◆ **Aufgabe A**
Gib aus der Liste den Abschnitt von der Zeile mit „common name: Stiff sedge“ bis einschließlich der Zeile mit „common name: Spreading dogbane“ unverändert wieder.

◆ **Lesetext**

Enorme Marktmacht liegt bei Lidl und Co

Die „anderen“, das sind nämlich die drei großen Mitbewerber Rewe, Lidl und Aldi – eine ungeheure Marktmacht. Lidl sei mittlerweile der drittgrößte Lebensmittelhändler der Welt, er und die anderen „schauen doch nur nach der Rendite“. Bei der Milch, sagt Klein, hätten Aldi Süd und Aldi Nord jetzt eine Einkaufsgemeinschaft gegründet – da hätten Milcherzeuger keine Chance mehr. Das andere Problem gebe es bei allen Frischeprodukten: Die Discounter lockten mit Sonderaktionen – also Preisen unter Einkaufskosten – Kunden in die Läden. Das sei ein Missbrauch der Marktmacht, kritisiert Klein: „85 Prozent unserer Agrarprodukte werden über die vier Großen vermarktet, da haben Erzeuger null Chancen, sich zu wehren.“

Aber natürlich sei eine Basis für die Preisverhandlungen auch das Weltmarktgeschehen: Dass sich etwa der Schweinepreis, der 2019 noch im Keller war, erholt hat, liegt auch am Hauptproduzenten China, wo die Afrikanische Schweinegrippe grassierte. Dadurch dezimierten sich dort die Bestände und somit das Angebot.

◆ **Aufgabe B**
Schreib aus dem Text über die Marktmacht der Discounter den Abschnitt von „Aber natürlich sei“ bis „somit das Angebot.“ noch einmal ab und ersetze dabei „Schweinepreis“ durch „Milchpreis“.

Einträge im Datensatz:

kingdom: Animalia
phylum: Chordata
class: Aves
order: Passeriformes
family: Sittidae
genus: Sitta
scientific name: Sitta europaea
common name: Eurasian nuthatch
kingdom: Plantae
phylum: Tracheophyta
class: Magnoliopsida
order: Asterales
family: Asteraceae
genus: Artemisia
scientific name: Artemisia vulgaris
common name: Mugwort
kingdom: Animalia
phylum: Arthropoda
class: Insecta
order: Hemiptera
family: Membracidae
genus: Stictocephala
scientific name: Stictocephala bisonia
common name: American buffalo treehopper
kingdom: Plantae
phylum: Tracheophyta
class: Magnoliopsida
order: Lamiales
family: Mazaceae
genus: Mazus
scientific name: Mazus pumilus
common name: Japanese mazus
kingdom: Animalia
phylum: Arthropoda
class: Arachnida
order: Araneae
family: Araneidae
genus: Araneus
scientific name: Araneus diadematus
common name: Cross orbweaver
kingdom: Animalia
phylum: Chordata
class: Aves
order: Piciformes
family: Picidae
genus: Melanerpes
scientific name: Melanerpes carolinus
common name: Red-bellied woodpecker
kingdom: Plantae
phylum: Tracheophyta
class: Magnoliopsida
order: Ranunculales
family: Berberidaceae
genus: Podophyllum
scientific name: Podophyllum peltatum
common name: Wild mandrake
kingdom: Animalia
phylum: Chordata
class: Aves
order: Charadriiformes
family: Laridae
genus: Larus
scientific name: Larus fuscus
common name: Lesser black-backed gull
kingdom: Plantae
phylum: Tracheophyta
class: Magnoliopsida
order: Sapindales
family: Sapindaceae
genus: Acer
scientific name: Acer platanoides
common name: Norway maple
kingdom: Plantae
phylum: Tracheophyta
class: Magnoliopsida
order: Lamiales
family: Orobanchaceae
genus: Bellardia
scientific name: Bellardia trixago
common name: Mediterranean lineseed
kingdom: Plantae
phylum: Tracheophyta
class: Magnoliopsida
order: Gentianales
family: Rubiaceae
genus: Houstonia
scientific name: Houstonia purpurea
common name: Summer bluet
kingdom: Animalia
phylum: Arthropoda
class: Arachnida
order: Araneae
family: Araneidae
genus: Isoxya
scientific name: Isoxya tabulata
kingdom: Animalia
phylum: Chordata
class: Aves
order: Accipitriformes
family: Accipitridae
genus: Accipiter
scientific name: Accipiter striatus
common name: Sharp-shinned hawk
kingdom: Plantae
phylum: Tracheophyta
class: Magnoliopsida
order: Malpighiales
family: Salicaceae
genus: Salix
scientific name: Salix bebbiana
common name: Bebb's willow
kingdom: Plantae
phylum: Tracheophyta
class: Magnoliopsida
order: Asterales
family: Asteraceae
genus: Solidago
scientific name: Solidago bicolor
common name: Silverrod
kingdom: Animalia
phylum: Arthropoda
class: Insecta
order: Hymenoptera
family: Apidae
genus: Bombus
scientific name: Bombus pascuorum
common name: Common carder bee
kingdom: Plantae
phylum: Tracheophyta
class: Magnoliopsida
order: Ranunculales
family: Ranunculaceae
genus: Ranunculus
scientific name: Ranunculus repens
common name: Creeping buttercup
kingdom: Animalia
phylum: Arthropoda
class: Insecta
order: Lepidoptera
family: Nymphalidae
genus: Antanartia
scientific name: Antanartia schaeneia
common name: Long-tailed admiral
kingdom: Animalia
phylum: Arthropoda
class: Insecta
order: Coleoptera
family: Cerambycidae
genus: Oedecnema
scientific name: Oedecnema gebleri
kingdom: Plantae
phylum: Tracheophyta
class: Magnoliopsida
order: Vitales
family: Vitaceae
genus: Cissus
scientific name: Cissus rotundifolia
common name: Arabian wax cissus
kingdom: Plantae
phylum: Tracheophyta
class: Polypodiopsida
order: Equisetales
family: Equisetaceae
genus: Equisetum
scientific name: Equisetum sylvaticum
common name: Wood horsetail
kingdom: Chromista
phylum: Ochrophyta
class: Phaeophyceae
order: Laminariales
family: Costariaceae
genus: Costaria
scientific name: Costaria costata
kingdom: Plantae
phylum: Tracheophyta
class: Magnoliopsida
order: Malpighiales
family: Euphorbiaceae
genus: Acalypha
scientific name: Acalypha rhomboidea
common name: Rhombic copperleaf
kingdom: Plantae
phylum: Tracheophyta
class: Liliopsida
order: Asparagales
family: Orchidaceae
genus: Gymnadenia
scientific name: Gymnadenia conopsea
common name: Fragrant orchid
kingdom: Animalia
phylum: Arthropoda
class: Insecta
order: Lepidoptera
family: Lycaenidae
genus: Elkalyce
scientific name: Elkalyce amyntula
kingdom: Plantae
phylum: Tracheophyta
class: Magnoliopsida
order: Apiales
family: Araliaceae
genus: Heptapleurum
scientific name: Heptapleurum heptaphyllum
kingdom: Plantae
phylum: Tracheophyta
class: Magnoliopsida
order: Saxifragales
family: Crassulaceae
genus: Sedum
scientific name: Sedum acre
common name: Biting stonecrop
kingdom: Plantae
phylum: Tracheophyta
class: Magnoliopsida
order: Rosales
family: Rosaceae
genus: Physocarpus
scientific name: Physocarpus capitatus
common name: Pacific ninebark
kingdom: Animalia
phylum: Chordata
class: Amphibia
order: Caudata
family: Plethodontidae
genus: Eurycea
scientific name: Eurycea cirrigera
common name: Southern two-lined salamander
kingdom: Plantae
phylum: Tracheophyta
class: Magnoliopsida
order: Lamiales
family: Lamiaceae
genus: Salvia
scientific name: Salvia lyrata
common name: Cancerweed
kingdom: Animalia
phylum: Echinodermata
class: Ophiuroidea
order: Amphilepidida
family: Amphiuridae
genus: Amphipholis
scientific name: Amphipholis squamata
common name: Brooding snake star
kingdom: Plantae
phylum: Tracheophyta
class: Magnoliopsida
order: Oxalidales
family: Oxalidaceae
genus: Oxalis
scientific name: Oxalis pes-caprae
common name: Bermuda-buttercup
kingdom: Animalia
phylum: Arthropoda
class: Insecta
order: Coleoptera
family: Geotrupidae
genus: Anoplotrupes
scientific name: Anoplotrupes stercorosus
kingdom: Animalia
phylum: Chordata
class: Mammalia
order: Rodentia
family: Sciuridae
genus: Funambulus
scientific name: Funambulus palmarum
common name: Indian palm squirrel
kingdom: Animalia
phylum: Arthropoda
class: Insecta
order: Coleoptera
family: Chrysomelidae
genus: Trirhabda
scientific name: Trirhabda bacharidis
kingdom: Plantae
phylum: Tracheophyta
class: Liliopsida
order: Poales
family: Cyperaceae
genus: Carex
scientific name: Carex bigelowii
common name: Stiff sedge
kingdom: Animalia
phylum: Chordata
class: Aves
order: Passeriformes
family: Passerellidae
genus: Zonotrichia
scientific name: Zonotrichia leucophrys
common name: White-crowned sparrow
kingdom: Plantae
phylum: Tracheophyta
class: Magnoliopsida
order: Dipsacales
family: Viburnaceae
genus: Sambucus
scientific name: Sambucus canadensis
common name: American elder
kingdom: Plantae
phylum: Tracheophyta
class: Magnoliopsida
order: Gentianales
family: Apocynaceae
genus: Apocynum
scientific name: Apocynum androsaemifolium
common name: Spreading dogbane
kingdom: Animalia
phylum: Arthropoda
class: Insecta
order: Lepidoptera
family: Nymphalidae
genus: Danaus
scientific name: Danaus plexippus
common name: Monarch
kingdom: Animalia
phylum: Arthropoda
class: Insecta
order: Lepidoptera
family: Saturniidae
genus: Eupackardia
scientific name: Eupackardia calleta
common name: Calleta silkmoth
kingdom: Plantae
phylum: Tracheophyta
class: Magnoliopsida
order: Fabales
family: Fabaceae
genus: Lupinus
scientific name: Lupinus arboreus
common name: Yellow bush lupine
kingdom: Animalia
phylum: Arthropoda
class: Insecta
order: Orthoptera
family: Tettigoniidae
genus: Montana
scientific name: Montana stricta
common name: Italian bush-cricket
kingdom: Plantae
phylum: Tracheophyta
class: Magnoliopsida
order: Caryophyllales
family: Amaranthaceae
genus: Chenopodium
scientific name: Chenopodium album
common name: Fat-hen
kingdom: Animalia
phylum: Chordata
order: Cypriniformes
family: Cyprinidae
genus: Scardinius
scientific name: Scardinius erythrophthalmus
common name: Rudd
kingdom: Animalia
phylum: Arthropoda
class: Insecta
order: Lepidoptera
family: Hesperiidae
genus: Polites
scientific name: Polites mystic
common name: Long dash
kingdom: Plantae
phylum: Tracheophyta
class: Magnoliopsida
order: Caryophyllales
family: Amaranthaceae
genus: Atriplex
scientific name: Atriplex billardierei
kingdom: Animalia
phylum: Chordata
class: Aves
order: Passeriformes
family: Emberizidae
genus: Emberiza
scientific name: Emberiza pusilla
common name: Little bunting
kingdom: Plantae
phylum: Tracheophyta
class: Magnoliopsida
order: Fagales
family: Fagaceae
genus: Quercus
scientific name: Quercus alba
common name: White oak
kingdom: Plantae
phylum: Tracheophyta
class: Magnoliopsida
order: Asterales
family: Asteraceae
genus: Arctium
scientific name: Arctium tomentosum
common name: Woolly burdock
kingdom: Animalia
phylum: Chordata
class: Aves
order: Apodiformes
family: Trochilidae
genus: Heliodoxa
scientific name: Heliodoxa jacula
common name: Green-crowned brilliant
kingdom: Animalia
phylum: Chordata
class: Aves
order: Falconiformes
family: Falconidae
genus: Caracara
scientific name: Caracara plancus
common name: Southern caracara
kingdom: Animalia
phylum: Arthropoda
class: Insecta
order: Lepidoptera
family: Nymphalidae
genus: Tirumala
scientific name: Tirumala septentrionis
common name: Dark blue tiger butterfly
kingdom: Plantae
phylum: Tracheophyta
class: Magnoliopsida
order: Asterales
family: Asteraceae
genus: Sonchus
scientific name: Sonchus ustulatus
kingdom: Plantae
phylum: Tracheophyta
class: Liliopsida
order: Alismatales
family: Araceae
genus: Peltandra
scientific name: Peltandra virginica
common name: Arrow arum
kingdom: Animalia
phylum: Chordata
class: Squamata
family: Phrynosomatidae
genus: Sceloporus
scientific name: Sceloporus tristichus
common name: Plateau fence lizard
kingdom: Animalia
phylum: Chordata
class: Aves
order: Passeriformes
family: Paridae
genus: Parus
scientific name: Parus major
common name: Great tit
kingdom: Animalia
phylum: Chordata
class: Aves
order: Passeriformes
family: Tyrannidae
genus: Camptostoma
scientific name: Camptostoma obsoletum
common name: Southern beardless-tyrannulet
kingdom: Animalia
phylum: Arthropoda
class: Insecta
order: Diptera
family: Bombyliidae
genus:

◆ **Lösung A**
common name: Stiff sedge
kingdom: Animalia
phylum: Chordata
class: Aves
order: Passeriformes
family: Passerellidae
genus: Zonotrichia
scientific name: Zonotrichia leucophrys
common name: White-crowned sparrow
kingdom: Plantae
phylum: Tracheophyta
class: Magnoliopsida
order: Dipsacales
family: Viburnaceae
genus: Sambucus
scientific name: Sambucus canadensis
common name: American elder
kingdom: Plantae
phylum: Tracheophyta
class: Magnoliopsida
order: Gentianales
family: Apocynaceae
genus: Apocynum
scientific name: Apocynum androsaemifolium
common name: Spreading dogbane

◆ **Lösung B**
Aber natürlich sei eine Basis für die Preisverhandlungen auch das Weltmarktgeschehen: Dass sich etwa der Milchpreis, der 2019 noch im Keller war, erholt hat, liegt auch am Hauptproduzenten China, wo die Afrikanische Schweinegrippe grassierte. Dadurch dezimierten sich dort die Bestände und somit das Angebot.